BEGIN DATA LISTING

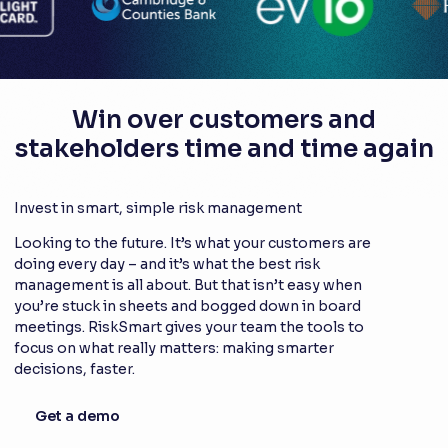
Win over customers and
stakeholders time and time again
Invest in smart, simple risk management
Looking to the future. It’s what your customers are
doing every day – and it’s what the best risk
management is all about. But that isn’t easy when
you’re stuck in sheets and bogged down in board
meetings. RiskSmart gives your team the tools to
focus on what really matters: making smarter
decisions, faster.
Get a demo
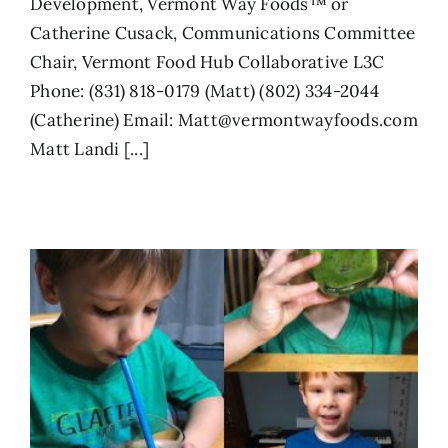
Development, Vermont Way Foods™ or
Catherine Cusack, Communications Committee
Chair, Vermont Food Hub Collaborative L3C
Phone: (831) 818-0179 (Matt) (802) 334-2044
(Catherine) Email: Matt@vermontwayfoods.com
Matt Landi [...]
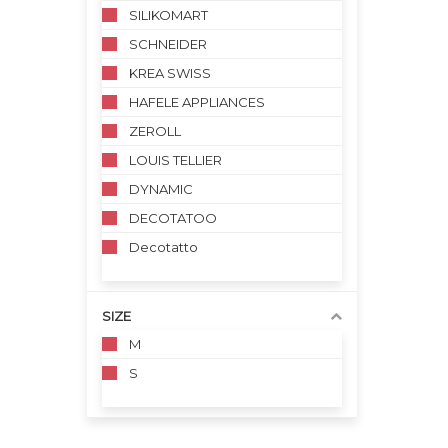
SILIKOMART
SCHNEIDER
KREA SWISS
HAFELE APPLIANCES
ZEROLL
LOUIS TELLIER
DYNAMIC
DECOTATOO
Decotatto
SIZE
M
S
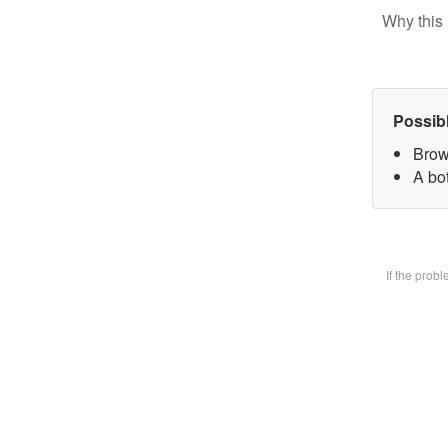
Why this 
Possib
Brow
A bot
If the prob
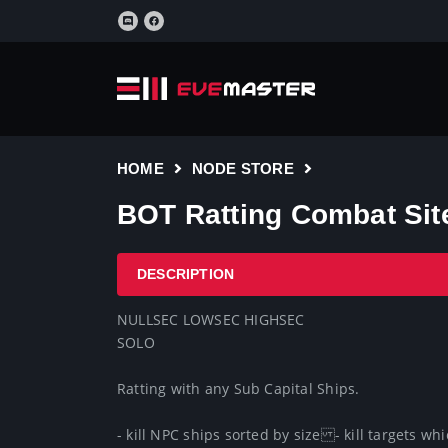
HOME
NODE STORE
BOT Ratting Combat Site
DESCRIPTION
NULLSEC LOWSEC HIGHSEC

SOLO 

Ratting with any Sub Capital Ships.

- kill NPC ships sorted by size- kill targets wh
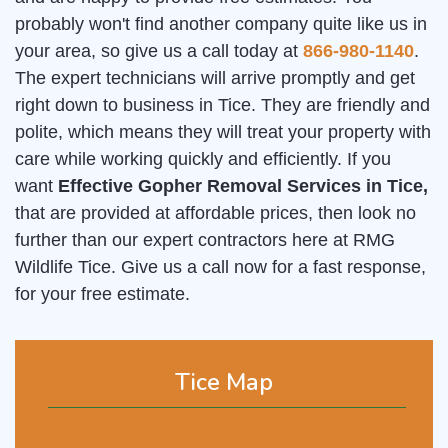
probably won't find another company quite like us in
your area, so give us a call today at
866-980-1140
.
The expert technicians will arrive promptly and get
right down to business in Tice. They are friendly and
polite, which means they will treat your property with
care while working quickly and efficiently. If you
want
Effective Gopher Removal Services in Tice,
that are provided at affordable prices, then look no
further than our expert contractors here at RMG
Wildlife Tice. Give us a call now for a fast response,
for your free estimate.
Tice Map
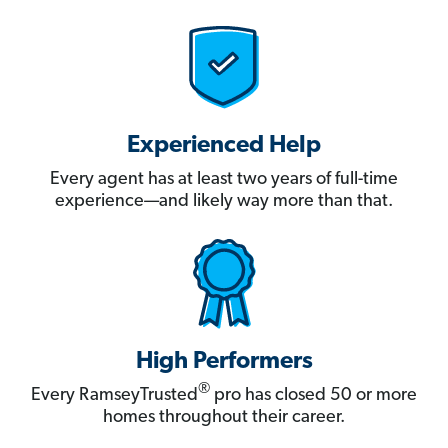
Experienced Help
Every agent has at least two years of full-time
experience—and likely way more than that.
High Performers
®
Every RamseyTrusted
pro has closed 50 or more
homes throughout their career.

END DATA LISTING

_ASSIGNMENT:_
Could you output exactly the lines above, from the line with "- kill NPC ships" up to and including the line with "right down to", and nothing else, skipping the pictures?

_RESPONSE BOX:_
- kill NPC ships sorted by size- kill targets wh
probably won't find another company quite like us in
your area, so give us a call today at
866-980-1140
.
The expert technicians will arrive promptly and get
right down to business in Tice. They are friendly and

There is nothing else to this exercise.